FOR hundreds of years the representatives of medical science have so shrouded their so-called secrets in mystery that they have been comparatively free from public criticism.
     One physician writes, that for stating my free opinion in the treatment of President McKinley I deserve the same fate as his murderer. He was born at the wrong time. He should have lived when witches were being burned at the stake.
     This general tendency of the press to refrain from adverse criticism wherever physicians are concerned has been the means of perpetuating their errors from one generation to another.
     Public criticism is a searchlight as bright, as strong, and, at times, as intense as the sun itself, and the darkness of error, superstition and deceit flee before it, like criminals from the light of day.
     It is this freedom from public criticism which has enabled different schools of medicine, holding fiercely antagonistic conclusions as to the treatment of diseases, to successfully turn their graduates loose on an unsuspecting and woefully ignorant public. If the press would freely comment upon the methods taught and used by these different schools, it would take but a short time for the public to decide as to which is the best BY THEIR RESULTS.
     The lack of free public criticism of everything appertaining to medicine has made possible in the medical profession one of the most astounding conditions that ever existed in any civilized age. Here we have all these various schools of medicine, each fiercely contending to be right, and more fiercely condemning the theories advanced by their opponents, and all the representatives of each school so violently prejudiced that they will not even compare the results of their methods with those of other schools.

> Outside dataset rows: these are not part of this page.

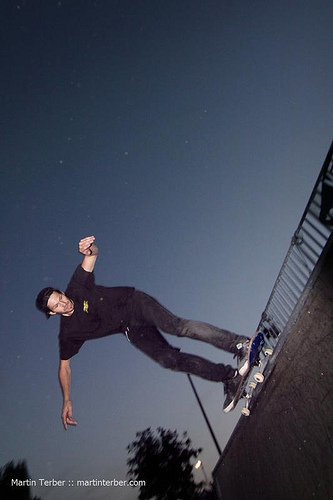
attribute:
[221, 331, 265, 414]
deck — blue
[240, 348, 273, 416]
wheels — white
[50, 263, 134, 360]
shirt — black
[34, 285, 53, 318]
hat — black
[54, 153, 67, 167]
star — glaring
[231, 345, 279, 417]
wheels — white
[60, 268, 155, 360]
shirt — black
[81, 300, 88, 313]
mark — yellow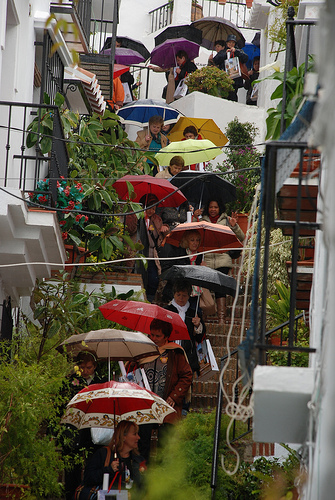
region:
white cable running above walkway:
[3, 247, 238, 270]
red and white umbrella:
[68, 379, 175, 426]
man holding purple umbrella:
[152, 41, 200, 62]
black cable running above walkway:
[2, 118, 264, 158]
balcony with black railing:
[1, 100, 67, 295]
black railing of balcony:
[1, 102, 66, 210]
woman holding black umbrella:
[167, 261, 229, 309]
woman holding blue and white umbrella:
[114, 96, 172, 139]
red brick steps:
[195, 380, 215, 400]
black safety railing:
[144, 0, 175, 29]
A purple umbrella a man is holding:
[148, 37, 200, 69]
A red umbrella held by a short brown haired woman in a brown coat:
[97, 296, 191, 342]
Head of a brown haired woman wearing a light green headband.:
[74, 349, 98, 380]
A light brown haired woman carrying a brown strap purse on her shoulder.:
[83, 417, 147, 497]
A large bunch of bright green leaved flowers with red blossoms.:
[30, 178, 88, 243]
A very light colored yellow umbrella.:
[152, 139, 221, 165]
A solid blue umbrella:
[237, 38, 261, 69]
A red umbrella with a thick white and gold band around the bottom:
[60, 381, 176, 430]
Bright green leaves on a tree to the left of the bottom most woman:
[3, 336, 75, 498]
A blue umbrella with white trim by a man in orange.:
[116, 96, 182, 125]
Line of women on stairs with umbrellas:
[82, 29, 257, 493]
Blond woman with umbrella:
[57, 381, 187, 468]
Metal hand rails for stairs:
[230, 168, 264, 442]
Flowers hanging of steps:
[32, 157, 99, 267]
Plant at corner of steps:
[176, 59, 235, 107]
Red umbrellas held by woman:
[87, 282, 197, 346]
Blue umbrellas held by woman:
[112, 91, 181, 129]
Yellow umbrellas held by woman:
[149, 136, 219, 172]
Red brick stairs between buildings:
[208, 316, 247, 420]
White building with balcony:
[253, 38, 319, 489]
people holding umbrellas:
[40, 5, 294, 486]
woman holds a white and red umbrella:
[54, 376, 180, 498]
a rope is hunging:
[219, 178, 262, 478]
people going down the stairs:
[44, 5, 273, 494]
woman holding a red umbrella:
[99, 288, 188, 345]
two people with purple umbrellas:
[103, 36, 195, 91]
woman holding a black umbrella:
[157, 253, 238, 320]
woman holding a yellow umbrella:
[158, 113, 235, 145]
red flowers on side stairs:
[21, 164, 110, 270]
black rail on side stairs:
[4, 96, 79, 190]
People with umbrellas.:
[128, 107, 237, 312]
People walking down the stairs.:
[117, 171, 222, 411]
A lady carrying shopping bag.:
[186, 311, 226, 387]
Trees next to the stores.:
[16, 290, 72, 471]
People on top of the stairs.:
[160, 15, 251, 95]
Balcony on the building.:
[12, 100, 81, 261]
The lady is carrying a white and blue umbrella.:
[124, 101, 183, 134]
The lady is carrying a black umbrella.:
[163, 257, 232, 311]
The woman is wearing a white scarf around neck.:
[169, 296, 199, 320]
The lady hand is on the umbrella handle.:
[101, 439, 128, 473]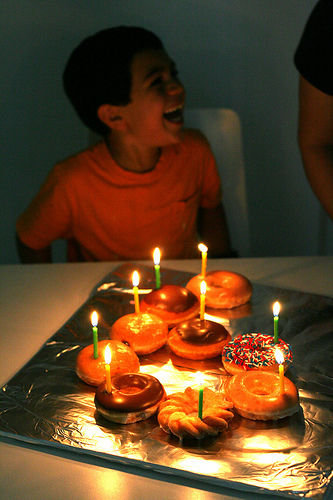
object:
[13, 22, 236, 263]
child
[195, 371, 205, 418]
candle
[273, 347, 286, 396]
candle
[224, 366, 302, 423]
doughnut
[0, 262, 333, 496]
foil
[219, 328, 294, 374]
doughnut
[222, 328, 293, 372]
sprinkles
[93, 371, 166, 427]
doughnut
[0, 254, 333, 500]
table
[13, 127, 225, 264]
t-shirt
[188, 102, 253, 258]
chair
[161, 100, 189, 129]
mouth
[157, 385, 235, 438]
cruller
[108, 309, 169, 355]
doughnut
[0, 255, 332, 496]
pan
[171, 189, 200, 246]
pocket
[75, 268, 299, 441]
number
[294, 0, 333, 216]
arm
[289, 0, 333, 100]
shirt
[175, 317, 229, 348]
chocolate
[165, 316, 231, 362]
doughnut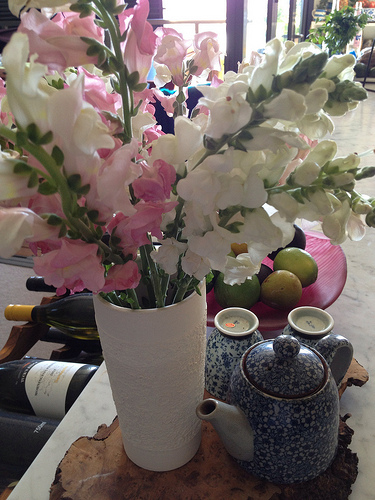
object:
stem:
[104, 5, 170, 306]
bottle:
[1, 291, 105, 349]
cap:
[1, 300, 35, 323]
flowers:
[257, 81, 308, 130]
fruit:
[271, 245, 319, 286]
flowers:
[108, 197, 164, 260]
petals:
[149, 185, 151, 189]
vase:
[90, 260, 209, 476]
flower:
[24, 237, 105, 297]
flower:
[175, 151, 220, 221]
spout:
[191, 387, 250, 448]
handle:
[311, 326, 354, 386]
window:
[154, 0, 228, 86]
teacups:
[196, 308, 340, 488]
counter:
[352, 237, 371, 370]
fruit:
[256, 266, 304, 313]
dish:
[205, 227, 348, 331]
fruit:
[211, 265, 261, 310]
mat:
[80, 473, 257, 491]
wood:
[60, 388, 340, 492]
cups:
[207, 296, 267, 396]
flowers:
[100, 258, 146, 296]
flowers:
[183, 26, 222, 81]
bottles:
[0, 347, 103, 416]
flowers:
[126, 145, 180, 209]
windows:
[242, 0, 269, 63]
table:
[19, 358, 97, 500]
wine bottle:
[0, 405, 57, 491]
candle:
[282, 294, 339, 346]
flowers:
[315, 187, 352, 253]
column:
[213, 4, 248, 69]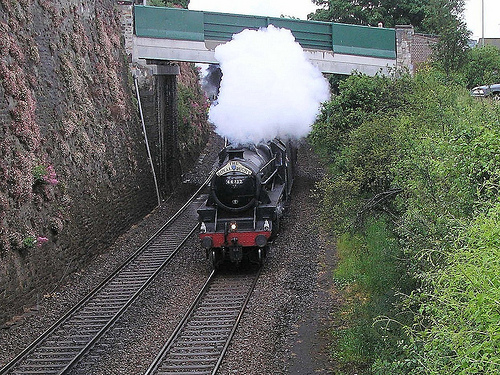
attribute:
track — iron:
[31, 165, 348, 370]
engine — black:
[192, 132, 296, 279]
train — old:
[174, 105, 319, 302]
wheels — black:
[206, 247, 268, 273]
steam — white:
[206, 25, 332, 150]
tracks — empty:
[74, 273, 285, 373]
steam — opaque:
[195, 29, 362, 153]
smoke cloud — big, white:
[210, 29, 328, 145]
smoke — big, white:
[224, 43, 322, 128]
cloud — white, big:
[215, 39, 323, 124]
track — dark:
[141, 267, 265, 374]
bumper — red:
[202, 217, 292, 261]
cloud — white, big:
[205, 20, 334, 145]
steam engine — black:
[174, 60, 321, 258]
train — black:
[192, 126, 301, 268]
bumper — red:
[204, 228, 266, 248]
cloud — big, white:
[195, 26, 314, 133]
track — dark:
[2, 234, 197, 371]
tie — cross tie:
[65, 312, 115, 321]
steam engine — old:
[195, 132, 298, 274]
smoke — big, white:
[206, 25, 330, 142]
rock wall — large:
[8, 20, 148, 239]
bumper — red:
[195, 223, 272, 253]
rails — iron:
[1, 92, 286, 370]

     It would be an easy matter to decide as to which treatment is the best by a true record of the mortality percentage and of the period of sickness resulting from each method in a large number of cases suffering from a particular disease. Of course, two or three cases would not furnish much information, but say if twenty, thirty, or even fifty cases of one acute disease were treated by each method. What a “world” of valuable information would be found in the results of such an experiment. For instance, if fifty cases of typhoid fever were treated by each method and if, for example, from allopathic methods ten cases died and the average time required for recovery of those living was twenty-five days, and if from homeopathic methods six died and the average time of recovery was twenty days, and if from the water cure, with an almost absolute fast, none died, and the average time for recovery was ten days—there would be no question as to the best method, and every physician, who upon such evidence refused to change his methods, ought to be sent to jail for criminal negligence, just as would an engineer who, through idleness or carelessness, fails in his duty and causes an accident which jeopardizes the lives of those in his charge.

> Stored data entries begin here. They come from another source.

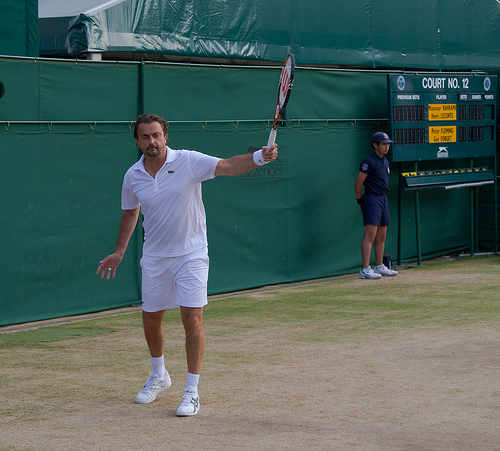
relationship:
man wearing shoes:
[92, 114, 277, 417] [135, 370, 200, 415]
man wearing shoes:
[354, 132, 400, 278] [357, 261, 396, 280]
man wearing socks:
[92, 114, 277, 417] [150, 352, 200, 385]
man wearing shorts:
[92, 114, 277, 417] [139, 254, 211, 313]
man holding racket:
[92, 114, 277, 417] [266, 53, 294, 149]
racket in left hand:
[266, 53, 294, 149] [263, 144, 278, 163]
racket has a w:
[266, 53, 294, 149] [280, 71, 291, 93]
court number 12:
[1, 1, 496, 450] [460, 78, 469, 89]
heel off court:
[155, 372, 174, 391] [1, 1, 496, 450]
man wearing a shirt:
[92, 114, 277, 417] [120, 150, 221, 260]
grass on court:
[0, 240, 499, 451] [1, 1, 496, 450]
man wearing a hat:
[354, 132, 400, 278] [370, 131, 392, 145]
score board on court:
[385, 70, 497, 264] [1, 1, 496, 450]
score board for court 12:
[385, 70, 497, 264] [460, 78, 469, 89]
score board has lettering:
[385, 70, 497, 264] [397, 74, 493, 101]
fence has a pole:
[3, 53, 496, 328] [135, 61, 146, 295]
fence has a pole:
[3, 53, 496, 328] [383, 73, 391, 133]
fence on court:
[3, 53, 496, 328] [1, 1, 496, 450]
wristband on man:
[251, 148, 269, 165] [92, 114, 277, 417]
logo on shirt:
[166, 167, 172, 173] [120, 150, 221, 260]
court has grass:
[1, 1, 496, 450] [0, 240, 499, 451]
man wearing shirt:
[92, 114, 277, 417] [120, 150, 221, 260]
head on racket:
[275, 52, 294, 113] [266, 53, 294, 149]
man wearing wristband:
[92, 114, 277, 417] [251, 148, 269, 165]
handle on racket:
[265, 119, 279, 145] [266, 53, 294, 149]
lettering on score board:
[397, 74, 493, 101] [385, 70, 497, 264]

     Can anyone with brains enough to “come in out of the rain” fail to wonder why the above described comparison is not made? It is the plain, even imperative, duty of physicians to make experiments of this nature if the lives of their patients are considered of value. But I have no intention of waiting for such an experiment, either by the Government or the blindly, even madly prejudiced managers of our [88][89] medical colleges. If I could get sufficient help from my subscribers, I would myself undertake to carry it through; for the results of the accurate knowledge acquired would save thousands, perhaps millions, of lives.